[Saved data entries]

....

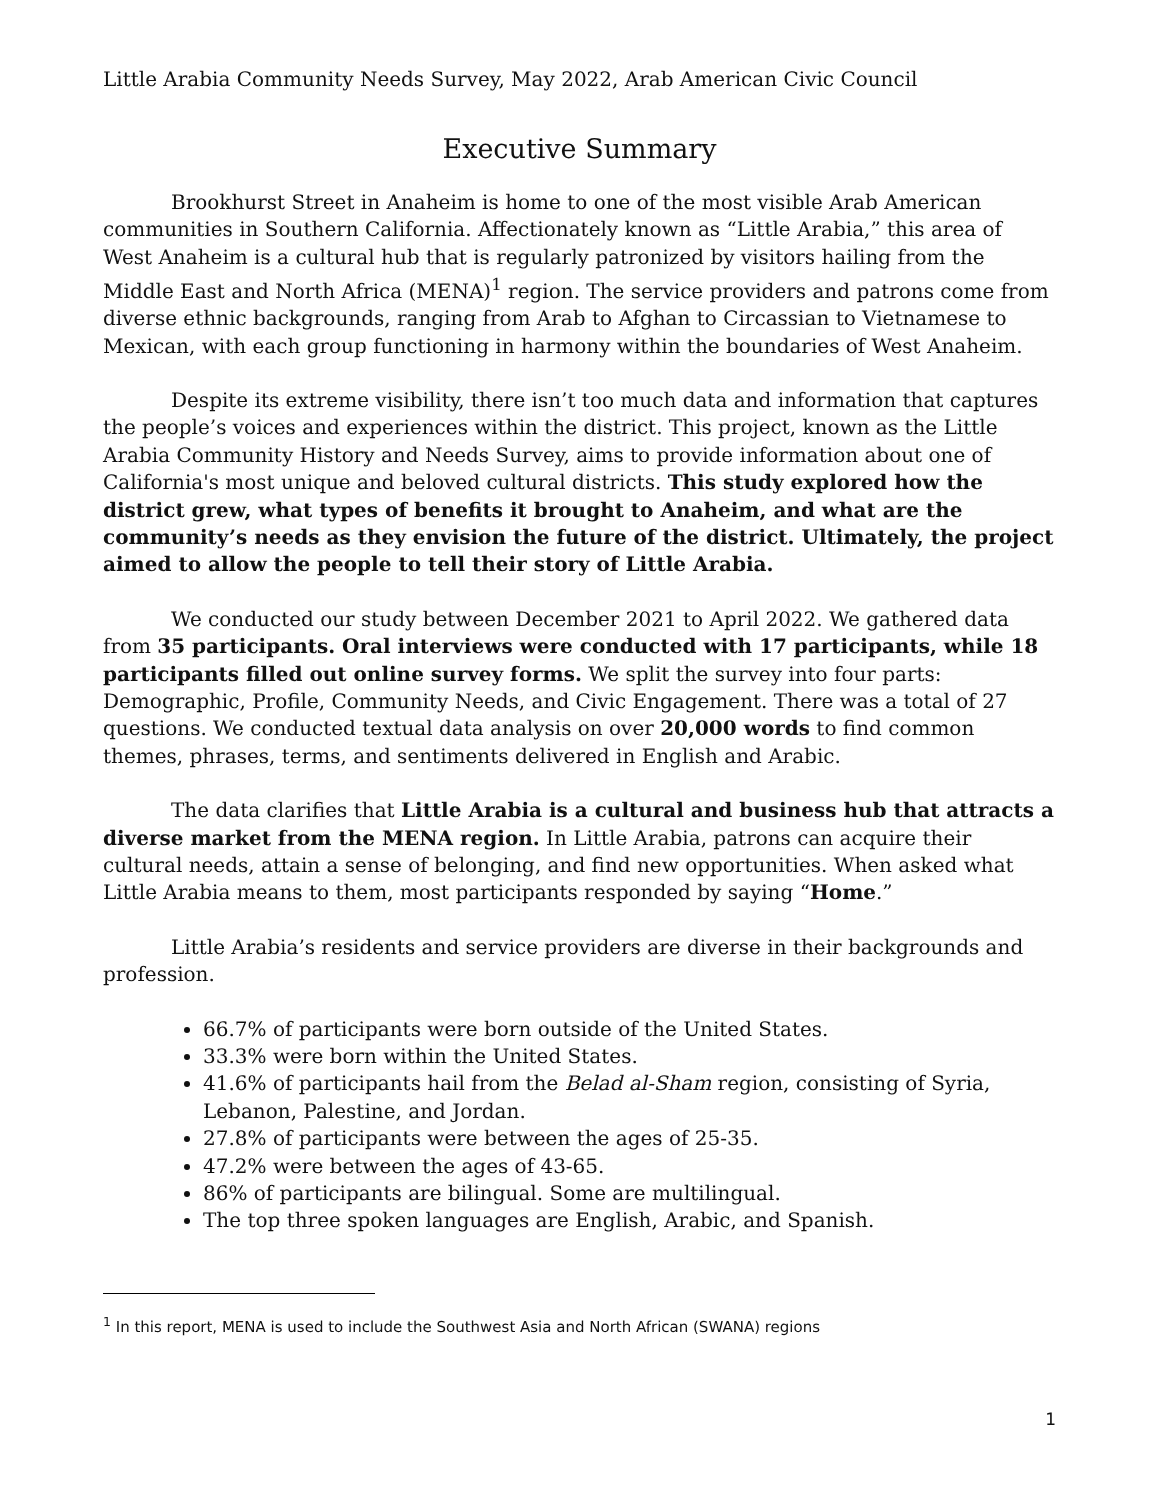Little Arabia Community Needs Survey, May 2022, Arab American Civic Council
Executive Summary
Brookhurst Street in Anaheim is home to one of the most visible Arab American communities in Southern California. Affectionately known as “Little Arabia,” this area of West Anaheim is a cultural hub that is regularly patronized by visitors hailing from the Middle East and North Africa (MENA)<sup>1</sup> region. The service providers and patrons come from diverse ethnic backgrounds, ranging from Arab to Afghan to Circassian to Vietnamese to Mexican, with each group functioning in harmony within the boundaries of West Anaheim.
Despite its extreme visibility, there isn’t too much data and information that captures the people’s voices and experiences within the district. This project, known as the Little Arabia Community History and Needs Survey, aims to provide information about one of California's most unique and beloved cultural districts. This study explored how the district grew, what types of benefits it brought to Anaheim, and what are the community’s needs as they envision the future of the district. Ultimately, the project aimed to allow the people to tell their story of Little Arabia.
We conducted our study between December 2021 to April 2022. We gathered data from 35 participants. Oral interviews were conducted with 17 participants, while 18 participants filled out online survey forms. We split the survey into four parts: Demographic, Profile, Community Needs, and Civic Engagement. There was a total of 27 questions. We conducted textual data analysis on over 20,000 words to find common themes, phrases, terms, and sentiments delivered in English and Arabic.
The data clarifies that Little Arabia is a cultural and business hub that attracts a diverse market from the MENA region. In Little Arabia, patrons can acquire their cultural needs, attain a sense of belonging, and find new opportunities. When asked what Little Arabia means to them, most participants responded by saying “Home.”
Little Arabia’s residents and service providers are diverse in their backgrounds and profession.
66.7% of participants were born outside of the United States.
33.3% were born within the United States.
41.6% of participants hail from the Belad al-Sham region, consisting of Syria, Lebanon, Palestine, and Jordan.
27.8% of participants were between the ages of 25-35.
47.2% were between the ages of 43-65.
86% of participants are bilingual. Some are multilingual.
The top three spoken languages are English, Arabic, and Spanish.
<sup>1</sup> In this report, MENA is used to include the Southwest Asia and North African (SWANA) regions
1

....

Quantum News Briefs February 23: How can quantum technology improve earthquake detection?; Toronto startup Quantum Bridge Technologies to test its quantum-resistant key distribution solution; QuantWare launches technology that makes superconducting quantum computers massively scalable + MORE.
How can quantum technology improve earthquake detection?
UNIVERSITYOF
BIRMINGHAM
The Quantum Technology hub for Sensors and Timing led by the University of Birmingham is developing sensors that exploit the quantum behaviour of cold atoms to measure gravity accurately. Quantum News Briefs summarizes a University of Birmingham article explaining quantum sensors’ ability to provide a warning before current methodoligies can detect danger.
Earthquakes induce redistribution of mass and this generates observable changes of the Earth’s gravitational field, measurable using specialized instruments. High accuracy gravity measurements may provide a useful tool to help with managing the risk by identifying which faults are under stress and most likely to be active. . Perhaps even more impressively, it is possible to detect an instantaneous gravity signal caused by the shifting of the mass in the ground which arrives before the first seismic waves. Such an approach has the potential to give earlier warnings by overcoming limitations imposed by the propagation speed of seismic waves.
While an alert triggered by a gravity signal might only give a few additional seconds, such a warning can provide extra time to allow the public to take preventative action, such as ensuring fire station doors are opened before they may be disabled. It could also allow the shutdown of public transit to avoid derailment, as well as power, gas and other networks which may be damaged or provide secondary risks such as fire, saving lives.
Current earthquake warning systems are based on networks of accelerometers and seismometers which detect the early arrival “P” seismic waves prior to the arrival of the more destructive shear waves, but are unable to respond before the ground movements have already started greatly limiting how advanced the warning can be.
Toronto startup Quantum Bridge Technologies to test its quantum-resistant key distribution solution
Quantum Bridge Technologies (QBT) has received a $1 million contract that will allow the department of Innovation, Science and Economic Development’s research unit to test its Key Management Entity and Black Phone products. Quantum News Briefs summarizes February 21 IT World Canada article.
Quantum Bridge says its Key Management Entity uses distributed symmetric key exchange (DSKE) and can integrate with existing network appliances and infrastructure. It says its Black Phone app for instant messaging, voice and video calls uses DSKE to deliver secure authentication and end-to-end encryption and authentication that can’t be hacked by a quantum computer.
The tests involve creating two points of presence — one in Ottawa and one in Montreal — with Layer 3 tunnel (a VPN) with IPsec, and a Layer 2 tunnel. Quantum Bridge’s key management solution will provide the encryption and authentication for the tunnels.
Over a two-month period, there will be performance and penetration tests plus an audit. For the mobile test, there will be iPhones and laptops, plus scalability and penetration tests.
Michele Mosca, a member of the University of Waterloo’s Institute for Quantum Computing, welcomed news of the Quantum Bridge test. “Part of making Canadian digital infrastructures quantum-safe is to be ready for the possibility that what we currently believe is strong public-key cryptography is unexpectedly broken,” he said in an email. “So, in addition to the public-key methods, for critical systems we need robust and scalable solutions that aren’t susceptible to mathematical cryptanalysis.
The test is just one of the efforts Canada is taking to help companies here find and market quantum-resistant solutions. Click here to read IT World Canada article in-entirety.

....

EXERCISE PROMPT: In the entries above, please find the line with "Michele Mosca, a" and the line with "The test is", then write out exactly those two lines and every line between them, and nothing more.

WRITTEN ANSWER:
Michele Mosca, a member of the University of Waterloo’s Institute for Quantum Computing, welcomed news of the Quantum Bridge test. “Part of making Canadian digital infrastructures quantum-safe is to be ready for the possibility that what we currently believe is strong public-key cryptography is unexpectedly broken,” he said in an email. “So, in addition to the public-key methods, for critical systems we need robust and scalable solutions that aren’t susceptible to mathematical cryptanalysis.
The test is just one of the efforts Canada is taking to help companies here find and market quantum-resistant solutions. Click here to read IT World Canada article in-entirety.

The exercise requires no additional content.